Before developing Algorithm 3, Efficient NUTS, the paper develops Algorithm 2, Naive NUTS. Algorithm 2 introduces a slice variable $u$ with conditional distribution $p(u|\theta,r)=\text{Uniform}(u;[0,\text{exp}\{\mathcal{L}(\theta) - \frac{1}{2} r \cdot r \}])$, which renders the conditional distribution $p(\theta,r|u) = \text{Uniform} (\theta,r;\{\theta',r'|\mathcal{L}(\theta) - \frac{1}{2} r \cdot r \} \geq u \})$. After resampling $u|\theta,r$, NUTS uses the leapfrog algorithm to trace out a path forwards and backwards, doing for 1 step, 2 steps, 4 steps, etc. This doubling process builds a balanced binary tree whose leaf-nodes correspond to position-momentum states. The process is halted when the trajectory starts to double back on itself. 
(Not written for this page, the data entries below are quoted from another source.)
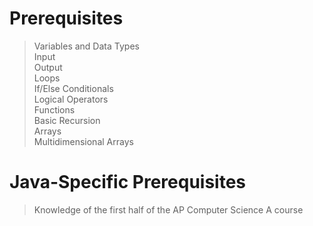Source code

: # Prerequisites
> Variables and Data Types<br>
> Input<br>
> Output<br>
> Loops<br>
> If/Else Conditionals<br>
> Logical Operators<br>
> Functions<br>
> Basic Recursion<br>
> Arrays<br>
> Multidimensional Arrays

# Java-Specific Prerequisites
> Knowledge of the first half of the AP Computer Science A course
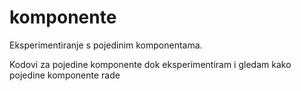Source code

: # komponente
Eksperimentiranje s pojedinim komponentama.

Kodovi za pojedine komponente dok eksperimentiram i gledam kako pojedine komponente rade
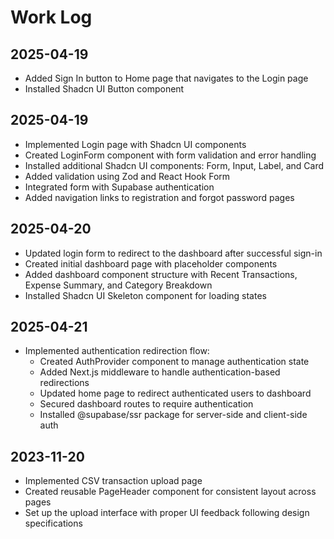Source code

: # Work Log

## 2025-04-19
- Added Sign In button to Home page that navigates to the Login page
- Installed Shadcn UI Button component

## 2025-04-19
- Implemented Login page with Shadcn UI components
- Created LoginForm component with form validation and error handling
- Installed additional Shadcn UI components: Form, Input, Label, and Card
- Added validation using Zod and React Hook Form
- Integrated form with Supabase authentication
- Added navigation links to registration and forgot password pages

## 2025-04-20
- Updated login form to redirect to the dashboard after successful sign-in
- Created initial dashboard page with placeholder components
- Added dashboard component structure with Recent Transactions, Expense Summary, and Category Breakdown
- Installed Shadcn UI Skeleton component for loading states

## 2025-04-21
- Implemented authentication redirection flow:
  - Created AuthProvider component to manage authentication state
  - Added Next.js middleware to handle authentication-based redirections
  - Updated home page to redirect authenticated users to dashboard
  - Secured dashboard routes to require authentication
  - Installed @supabase/ssr package for server-side and client-side auth

## 2023-11-20
- Implemented CSV transaction upload page
- Created reusable PageHeader component for consistent layout across pages
- Set up the upload interface with proper UI feedback following design specifications

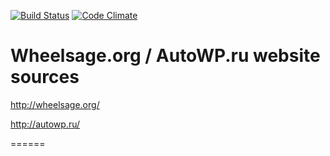 [![Build Status](https://travis-ci.org/autowp/autowp.svg?branch=master)](https://travis-ci.org/autowp/autowp)
[![Code Climate](https://codeclimate.com/github/autowp/autowp/badges/gpa.svg)](https://codeclimate.com/github/autowp/autowp)

# Wheelsage.org / AutoWP.ru website sources

<http://wheelsage.org/>

<http://autowp.ru/>

======

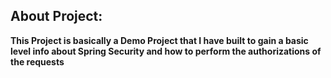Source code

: ## About Project:

**This Project is basically a Demo Project that I have built to gain a basic level info about Spring Security and how to perform the authorizations of the requests**

##




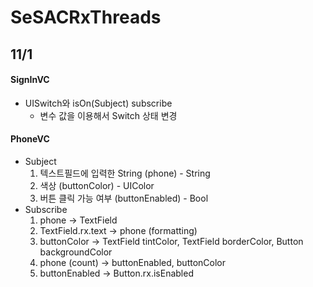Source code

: # SeSACRxThreads


## 11/1
#### SignInVC
- UISwitch와 isOn(Subject) subscribe
  - 변수 값을 이용해서 Switch 상태 변경


#### PhoneVC
- Subject
    1. 텍스트필드에 입력한 String (phone) - String
    2. 색상 (buttonColor) - UIColor
    3. 버튼 클릭 가능 여부 (buttonEnabled) - Bool
- Subscribe
    1. phone -> TextField
    2. TextField.rx.text -> phone (formatting)
    3. buttonColor -> TextField tintColor, TextField borderColor, Button backgroundColor
    4. phone (count) -> buttonEnabled, buttonColor
    5. buttonEnabled -> Button.rx.isEnabled
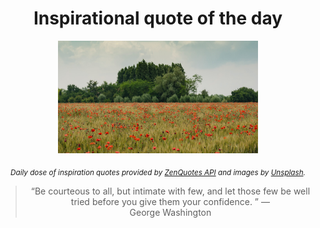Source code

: 
<div align="center">

# Inspirational quote of the day

<img src="./data/photo.jpeg" alt="Beautiful nature photo" width="320" height="180">

<sub><i>Daily dose of inspiration quotes provided by [ZenQuotes API](https://zenquotes.io/) and images by [Unsplash](https://unsplash.com/).</i></sub>


<blockquote>&ldquo;Be courteous to all, but intimate with few, and let those few be well tried before you give them your confidence. &rdquo; &mdash; <footer>George Washington</footer></blockquote>

</div>
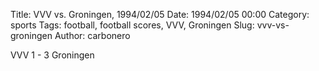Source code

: Title: VVV vs. Groningen, 1994/02/05
Date: 1994/02/05 00:00
Category: sports
Tags: football, football scores, VVV, Groningen
Slug: vvv-vs-groningen
Author: carbonero


VVV 1 - 3 Groningen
In summary, Algorithm 2 leaves the target distribution $p(\theta) \propto \text{exp}\{\mathcal{L}(\theta)\}$ invariant. It achieves this by resampling the momentum and slice variables $r$ and $u$, simulating a Hamiltonian trajectory forwards and backwards in time until that trajectory either begins retracing its steps or encounters a state with very low probability, selecting a subset of the states encountered on that trajectory that lie within the slice defined by the slice variable $u$, and finally choosing the next position and momentum variables $\theta^m$ and $r$ uniformly at random from the subset of the states encountered.

Algorithm 3 improves Algorithm 2 by breaking out of the recursion as soon as a zero value for the stop indicator $s$ is encountered.